* [Set problem 1]:
Rewrite the entries from their first line through the line containing "Q0 = qSketchRegion(id", replacing "mm" with "cm" everywhere in that span and changing nothing else.

* [Text extract]:
_ _ _
To prove that \( \mathcal {O} _\mathsf {c} \models \kappa ({q_{\mathsf {t}}})\) implies \(\mathcal {O} \models {q_{\mathsf {t}}} \), consider any fuzzy model \(\mathcal {I} \) of \(\mathcal {O} \). By Proposition 9, \(\mathcal {I}\) can be extended to a model of the normalized ontology \(\mathcal {O} '\). We now define the classical interpretation \(\mathcal {J} =\{\Delta ^\mathcal {J},\cdot ^\mathcal {J} \}\) as follows (cf. Appendix 1):

$$\begin{aligned}&\Delta ^{\mathcal {J}} := \Delta ^{\mathcal {I}} \nonumber \\&a^\mathcal {J}:= a^\mathcal {I} \nonumber \\&A_{\geqslant d}^{\mathcal {J}} := \left\{ \beta \mid A^\mathcal {I} (\beta )\geqslant d \right\} \nonumber \\&r_{\geqslant d}^{\mathcal {J}} := \left\{ (\beta ,\gamma ) \mid r^\mathcal {I} (\beta ,\gamma )\geqslant d \right\} . \end{aligned}$$
(5)

By Lemma 22, \(\mathcal {J} \) is a classical model of \(\mathcal {O} _\mathsf {c} \). Since \(\mathcal {J} \models \mathcal {O} _\mathsf {c} \) and \( \mathcal {O} _\mathsf {c} \models \kappa ({q_{\mathsf {t}}})\), it follows that \(\mathcal {J} \models \kappa ({q_{\mathsf {t}}})\). By the construction of \(\mathcal {J} \), it can be easily verified that \(\mathcal {I} \models {q_{\mathsf {t}}} \).

It can be shown in a similar way that \(\mathcal {O} \models {q_{\mathsf {f}}} \geqslant d\) implies \(\mathcal {O} _\mathsf {c} \models \kappa ({q_{\mathsf {f}}},\geqslant d)\). To prove the opposite direction we build for each classical model \(\mathcal {J}\) of \(\mathcal {O} _\mathsf {c} \), the fuzzy interpretation \(\mathcal {I} =(\Delta ^\mathcal {I},\cdot ^\mathcal {I})\), where

$$\begin{aligned}&\Delta ^{\mathcal {I}} := \Delta ^{\mathcal {J}} \nonumber \\&a^\mathcal {I}:= a^\mathcal {J} \nonumber \\&A^\mathcal {I} (\beta ) := \max \big \{ d \mid \beta \in A_{\geqslant d}^\mathcal {J} \big \} \nonumber \\&r^{\mathcal {I}}(\beta ,\gamma ) := \max \big \{ d \mid (\beta ,\gamma )\in r_{\geqslant d}^\mathcal {J} \big \}. \end{aligned}$$
(6)

(cf. Appendix 1). By Proposition 9 and Lemma 20, \(\mathcal {I}\) is a fuzzy model of the original ontology \(\mathcal {O}\).

It is straightforward to show that \(\mathcal {J} \models \kappa ({q_{\mathsf {t}}})\) whenever \(\mathcal {I} \models {q_{\mathsf {t}}} \), and similarly for fuzzy CQs. \(\square \)
_ _ _
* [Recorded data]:

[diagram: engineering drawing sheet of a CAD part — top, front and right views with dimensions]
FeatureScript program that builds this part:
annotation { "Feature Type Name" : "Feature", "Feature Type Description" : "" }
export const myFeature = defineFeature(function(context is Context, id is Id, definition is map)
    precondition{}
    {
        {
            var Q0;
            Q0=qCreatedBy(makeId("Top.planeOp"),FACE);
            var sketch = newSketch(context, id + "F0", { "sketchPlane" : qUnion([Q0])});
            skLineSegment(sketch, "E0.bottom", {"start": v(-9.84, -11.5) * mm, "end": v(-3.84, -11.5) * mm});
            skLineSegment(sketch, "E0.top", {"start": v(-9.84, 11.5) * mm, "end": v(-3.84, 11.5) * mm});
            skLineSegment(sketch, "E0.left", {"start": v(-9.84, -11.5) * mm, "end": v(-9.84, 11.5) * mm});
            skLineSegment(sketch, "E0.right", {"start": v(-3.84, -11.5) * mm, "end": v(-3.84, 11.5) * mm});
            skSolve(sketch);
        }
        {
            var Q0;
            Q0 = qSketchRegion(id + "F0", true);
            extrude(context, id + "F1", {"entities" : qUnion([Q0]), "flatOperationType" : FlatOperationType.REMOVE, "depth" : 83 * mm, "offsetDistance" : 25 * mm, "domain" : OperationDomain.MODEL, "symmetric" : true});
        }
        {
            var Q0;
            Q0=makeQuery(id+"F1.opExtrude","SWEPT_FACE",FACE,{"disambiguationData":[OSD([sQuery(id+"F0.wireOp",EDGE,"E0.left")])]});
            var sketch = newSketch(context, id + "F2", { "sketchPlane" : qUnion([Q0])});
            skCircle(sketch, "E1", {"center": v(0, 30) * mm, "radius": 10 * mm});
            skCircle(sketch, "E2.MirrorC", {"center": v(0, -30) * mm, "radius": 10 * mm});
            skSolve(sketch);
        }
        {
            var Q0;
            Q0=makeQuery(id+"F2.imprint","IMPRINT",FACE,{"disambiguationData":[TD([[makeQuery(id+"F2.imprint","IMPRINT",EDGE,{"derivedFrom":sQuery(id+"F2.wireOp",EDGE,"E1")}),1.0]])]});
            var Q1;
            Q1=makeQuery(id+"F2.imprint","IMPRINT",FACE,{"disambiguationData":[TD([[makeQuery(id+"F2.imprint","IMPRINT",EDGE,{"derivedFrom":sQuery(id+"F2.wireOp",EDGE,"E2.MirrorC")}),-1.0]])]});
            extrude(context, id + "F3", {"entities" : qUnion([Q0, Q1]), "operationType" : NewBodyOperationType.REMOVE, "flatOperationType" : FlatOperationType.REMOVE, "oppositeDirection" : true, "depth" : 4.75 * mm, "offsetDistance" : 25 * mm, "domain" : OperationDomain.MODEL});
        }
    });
_ _ _
* [Set problem 2]:
For the proof above, say whether each statement agrees with it, answering yes or no and quoting the words that decide it: (a) Proposition 9 lets any fuzzy model of the ontology be extended to a model of the normalized ontology. (b) The definition of the classical interpretation refers the reader to Appendix 2. (c) The fuzzy interpretation built from a classical model is shown to be a model of the original ontology using Proposition 9 and Lemma 20.

* [Final answer 1]:
[diagram: engineering drawing sheet of a CAD part — top, front and right views with dimensions]
FeatureScript program that builds this part:
annotation { "Feature Type Name" : "Feature", "Feature Type Description" : "" }
export const myFeature = defineFeature(function(context is Context, id is Id, definition is map)
    precondition{}
    {
        {
            var Q0;
            Q0=qCreatedBy(makeId("Top.planeOp"),FACE);
            var sketch = newSketch(context, id + "F0", { "sketchPlane" : qUnion([Q0])});
            skLineSegment(sketch, "E0.bottom", {"start": v(-9.84, -11.5) * cm, "end": v(-3.84, -11.5) * cm});
            skLineSegment(sketch, "E0.top", {"start": v(-9.84, 11.5) * cm, "end": v(-3.84, 11.5) * cm});
            skLineSegment(sketch, "E0.left", {"start": v(-9.84, -11.5) * cm, "end": v(-9.84, 11.5) * cm});
            skLineSegment(sketch, "E0.right", {"start": v(-3.84, -11.5) * cm, "end": v(-3.84, 11.5) * cm});
            skSolve(sketch);
        }
        {
            var Q0;
            Q0 = qSketchRegion(id + "F0", true);

* [Final answer 2]:
(a) Yes: "can be extended to a model of the normalized ontology"
(b) No: "(cf. Appendix 1)"
(c) Yes: "By Proposition 9 and Lemma 20"